____ Texto de origem
A dor que nos afeta: o roupeiro Cocada e a entrevista que não aconteceu
Nasci no interior de São Paulo em outubro de 1985. Em fevereiro de 2005, mudei-me para a capital para fazer faculdade. Pouco tempo depois disso, ali por 2007, comecei a acompanhar a Chapecoense.
Não tem um porquê, uma explicação. Simplesmente aconteceu. Em algum momento, alguém comentou sobre a Chape comigo. Passei a acompanhar. Em pouco tempo, virou uma torcida, um segundo time.
Foi assim que acompanhei o título catarinense de 2007, o acesso na Série D de 2009, o título catarinense de 2011, o acesso na Série C de 2012. Tempos de Nivaldo no gol, Bruno Cazarine no ataque e Mauro Ovelha à beira do campo. Tempos de uma derrota consagradora em casa diante do Araguaia, sob uma tempestade de proporções bíblicas na Arena Condá.
A essa altura, a Chape já era um time consolidado no futebol nacional – e em mim. Foi por isso que decidi ir a Chapecó em 2013 para ver um jogo contra o Atlético-GO pela Série B. Não conhecia ninguém, mas viajei mesmo assim. No frio daquela noite de agosto, a Chape venceu por 3 a 0, com dois gols de Bruno Rangel e um de Danilinho, todos no segundo tempo.
________
■ Tarefa
No relato sobre a Chapecoense, por que quem narra decidiu ir a Chapecó em 2013 para ver o jogo contra o Atlético-GO? Responda em uma a três frases. As entradas a seguir não têm relação com o texto de origem.
____ Dados fornecidos
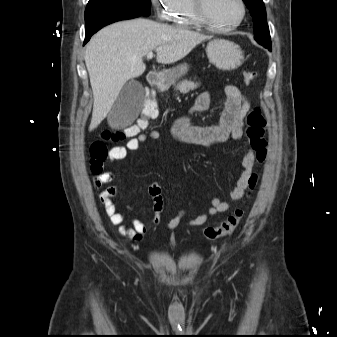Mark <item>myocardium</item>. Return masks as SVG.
I'll use <instances>...</instances> for the list:
<instances>
[{
	"mask_svg": "<svg viewBox=\"0 0 337 337\" xmlns=\"http://www.w3.org/2000/svg\"><path fill=\"white\" fill-rule=\"evenodd\" d=\"M238 3L241 7V15L239 19L233 24L223 26L218 25L209 19L205 9V0H192L193 10L197 20L208 29L216 32H229L236 29L243 23L246 18L247 7L244 0H238Z\"/></svg>",
	"mask_w": 337,
	"mask_h": 337,
	"instance_id": "1",
	"label": "myocardium"
}]
</instances>
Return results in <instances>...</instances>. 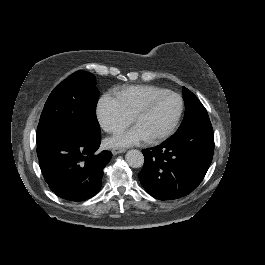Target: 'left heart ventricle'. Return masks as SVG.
<instances>
[{"label":"left heart ventricle","instance_id":"left-heart-ventricle-1","mask_svg":"<svg viewBox=\"0 0 265 265\" xmlns=\"http://www.w3.org/2000/svg\"><path fill=\"white\" fill-rule=\"evenodd\" d=\"M179 109V100L168 94L157 96L150 106L139 116L135 123L152 137L169 125L176 117Z\"/></svg>","mask_w":265,"mask_h":265}]
</instances>
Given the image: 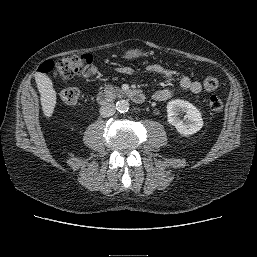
________
■ Resposta
Porque, àquela altura, a Chape já era um time consolidado no futebol nacional e também na vida de quem narra. Por isso fez a viagem, mesmo sem conhecer ninguém na cidade.